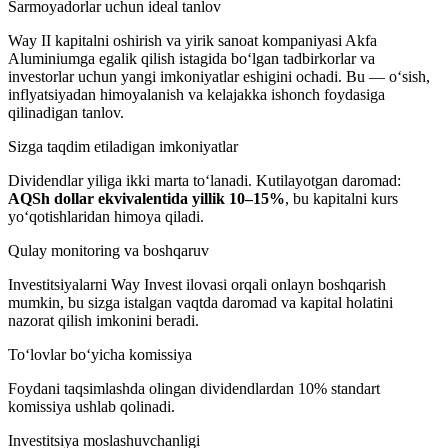
Sarmoyadorlar uchun ideal tanlov
Way II kapitalni oshirish va yirik sanoat kompaniyasi Akfa
Aluminiumga egalik qilish istagida bo‘lgan tadbirkorlar va
investorlar uchun yangi imkoniyatlar eshigini ochadi. Bu — o‘sish,
inflyatsiyadan himoyalanish va kelajakka ishonch foydasiga
qilinadigan tanlov.
Sizga taqdim etiladigan imkoniyatlar
Dividendlar yiliga ikki marta to‘lanadi. Kutilayotgan daromad:
AQSh dollar ekvivalentida yillik 10–15%
, bu kapitalni kurs
yo‘qotishlaridan himoya qiladi.
Qulay monitoring va boshqaruv
Investitsiyalarni Way Invest ilovasi orqali onlayn boshqarish
mumkin, bu sizga istalgan vaqtda daromad va kapital holatini
nazorat qilish imkonini beradi.
To‘lovlar bo‘yicha komissiya
Foydani taqsimlashda olingan dividendlardan 10% standart
komissiya ushlab qolinadi.
Investitsiya moslashuvchanligi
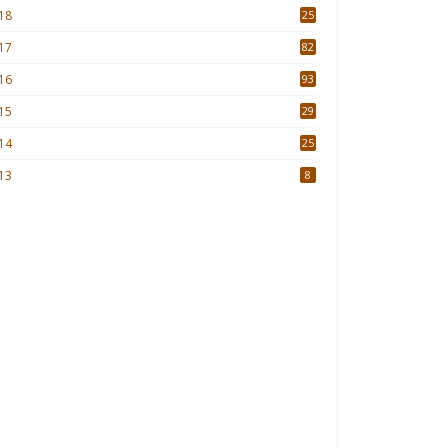
18
25
17
82
16
93
15
29
4
14
25
13
8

- **REQUIREMENT**: Rewrite the text read from the items, replacing "komissiya" with "xizmat haqi" wherever it appears and changing nothing else. Leave the pictures out of the answer.

- **RESPONSE**:
Sarmoyadorlar uchun ideal tanlov
Way II kapitalni oshirish va yirik sanoat kompaniyasi Akfa
Aluminiumga egalik qilish istagida bo‘lgan tadbirkorlar va
investorlar uchun yangi imkoniyatlar eshigini ochadi. Bu — o‘sish,
inflyatsiyadan himoyalanish va kelajakka ishonch foydasiga
qilinadigan tanlov.
Sizga taqdim etiladigan imkoniyatlar
Dividendlar yiliga ikki marta to‘lanadi. Kutilayotgan daromad:
AQSh dollar ekvivalentida yillik 10–15%
, bu kapitalni kurs
yo‘qotishlaridan himoya qiladi.
Qulay monitoring va boshqaruv
Investitsiyalarni Way Invest ilovasi orqali onlayn boshqarish
mumkin, bu sizga istalgan vaqtda daromad va kapital holatini
nazorat qilish imkonini beradi.
To‘lovlar bo‘yicha xizmat haqi
Foydani taqsimlashda olingan dividendlardan 10% standart
xizmat haqi ushlab qolinadi.
Investitsiya moslashuvchanligi
18
25
17
82
16
93
15
29
4
14
25
13
8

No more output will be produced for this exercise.